** EXTRAIT DU TEXTE **
+++++

On connaît les immenses qualités de Händel, mais est-ce que Mendelssohn n’était pas un meilleur orchestrateur ?

J’ai toujours dit que Mendelssohn était un génie de l’orchestration, un très grand maître de l’orchestre. Mais le comparer à Händel est un peu injuste parce que Händel écrivait dans la première partie du dix-huitième siècle, dans le style merveilleux de son époque. Disons que Mendelssohn part avec l’avantage de quatre-vingts ans d’évolution musicale supplémentaire. Alors, bien sûr, l’orchestration de Mendelssohn est beaucoup plus détaillée, de là à dire qu’il est un meilleur orchestrateur, c’est comme comparer des pommes et des cerises. Les deux fruits sont merveilleux mais parfaitement incomparables. Heureusement, il est possible de les manger dans une même coupe. 

L’ouverture, j’imagine, est le seul fait de Mendelssohn ?

Oui, c’est du Mendelssohn pur jus. À vrai dire, il part d’une œuvre composée quand il était adolescent et la modifie considérablement comme le montre le manuscrit qui est conservé à la Bibliothèque Nationale de France. C’est de la musique incroyable. Le père de Mendelssohn a toujours prétendu qu’il s’agissait de sa meilleure œuvre pour orchestre, en tous cas sa meilleure ouverture. C’est ébouriffant.

On connaît l’argument biblique, mais ce qui fascine peut-être le plus ici, c’est l’usage que font Händel et Mendelssohn du chœur, dans le cadre du drame.

L’utilisation du chœur par Mendelssohn, ou plutôt son utilisation par Händel, suivi par Mendelssohn, est admirable. C’est, parmi les oratorios de Händel, l’un des plus chargés pour le chœur, avec l’utilisation fréquente d’un double chœur à huit parties et il est clair que Mendelssohn était littéralement saisie par cette écriture qui relève du tour de force. D’ailleurs, il ne change pratiquement rien aux parties chorales, il s’en tient à ce que Händel a écrit, sinon qu’il change la langue, utilisant un livret préexistant qu’un poète avait écrit dans les années 1820 et donc c’est l’orchestration qui change, pas réellement les parties vocales, Mendelssohn voyait très bien ce qu’il était impossible d’améliorer. C’est la plus grande qualité d’un arrangeur : être capable de déterminer ce qui peut être modifié et ce qui doit absolument être préservé.

Justement, l’allemand est une langue très différente ; de quelle manière ce changement de langue influence-t-il la perception de l’œuvre ?

Je trouve que ce changement de langue est un atout pour la pièce, plus particulièrement dans les scènes les plus intenses, les plus violentes, par exemple lors du massacre des premiers nés, la rugosité de la langue allemande ajoute à la violence de la situation, avec ces plosives qui rugissent comme des flèches, c’est vraiment une utilisation passionnante des caractéristiques de la langue allemande. Donc, franchement, je trouve que la pièce fonctionne mieux en allemand qu’en anglais. Il ne faut pas oublier que Händel, avant d’adopter l’anglais comme langue de travail, est germanophone et il est permis de se demander si, parfois, il pensait les mots en allemand alors qu’il les mettait en musique en anglais. Dans ce cadre, Mendelssohn a, en quelque sorte, poursuivi la réflexion.

+++++

** ENREGISTREMENTS FOURNIS **
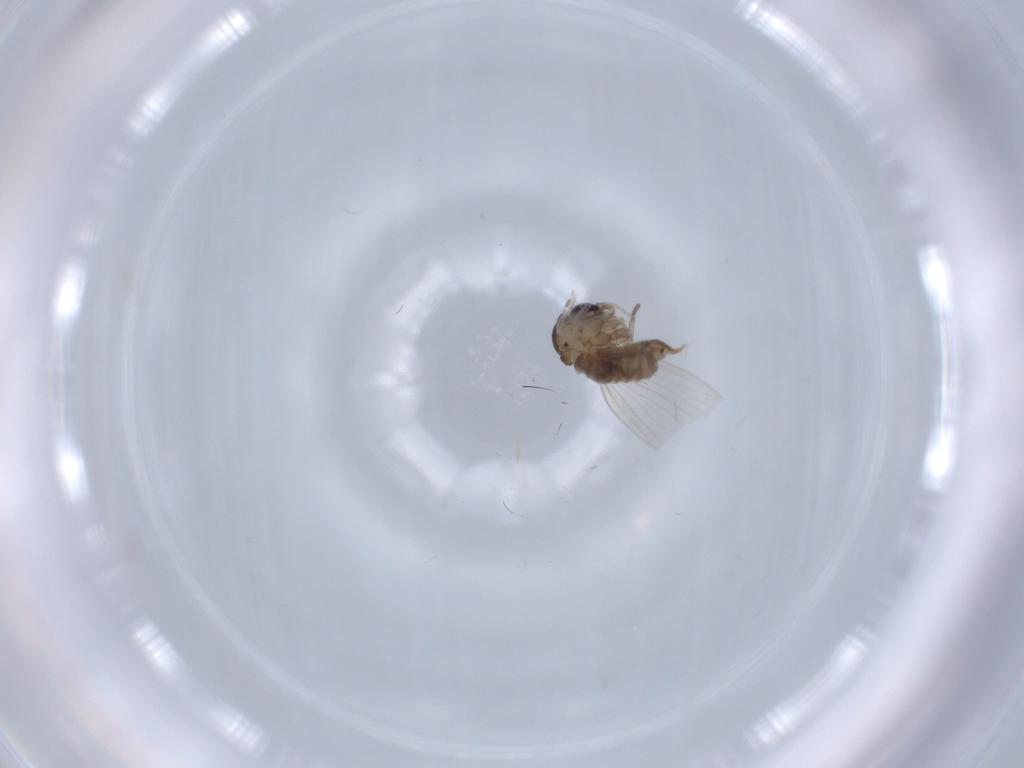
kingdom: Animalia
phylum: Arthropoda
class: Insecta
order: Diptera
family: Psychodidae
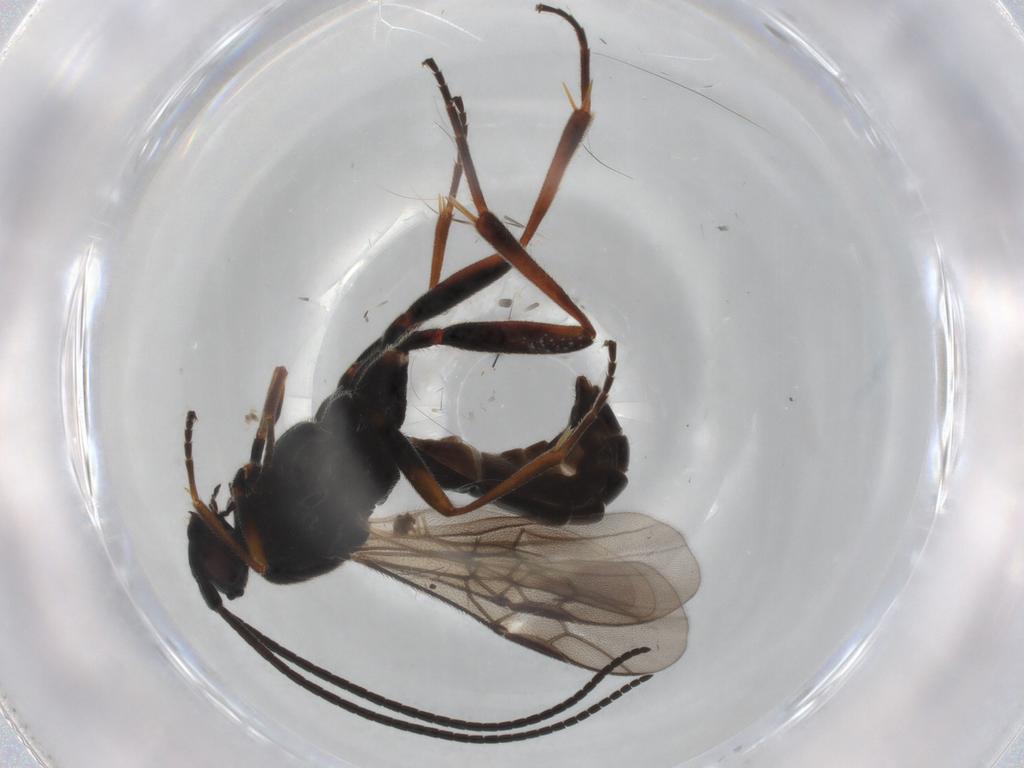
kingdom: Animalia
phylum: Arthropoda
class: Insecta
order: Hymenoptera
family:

+++++

** DÉFI A **
Renvoyez, sans la moindre modification, la portion de l'entretien sur Mendelssohn et Händel qui commence par « Oui, c’est du » et se poursuit jusqu'à « cadre du drame. ».
** DÉFI B **
Retapez à l'identique chaque ligne de l'ensemble des enregistrements ci-dessus, en laissant les images hors de votre réponse.

** RÉPONSE COMPLÈTE A **
Oui, c’est du Mendelssohn pur jus. À vrai dire, il part d’une œuvre composée quand il était adolescent et la modifie considérablement comme le montre le manuscrit qui est conservé à la Bibliothèque Nationale de France. C’est de la musique incroyable. Le père de Mendelssohn a toujours prétendu qu’il s’agissait de sa meilleure œuvre pour orchestre, en tous cas sa meilleure ouverture. C’est ébouriffant.

On connaît l’argument biblique, mais ce qui fascine peut-être le plus ici, c’est l’usage que font Händel et Mendelssohn du chœur, dans le cadre du drame.

** RÉPONSE COMPLÈTE B **
kingdom: Animalia
phylum: Arthropoda
class: Insecta
order: Diptera
family: Psychodidae
kingdom: Animalia
phylum: Arthropoda
class: Insecta
order: Hymenoptera
family:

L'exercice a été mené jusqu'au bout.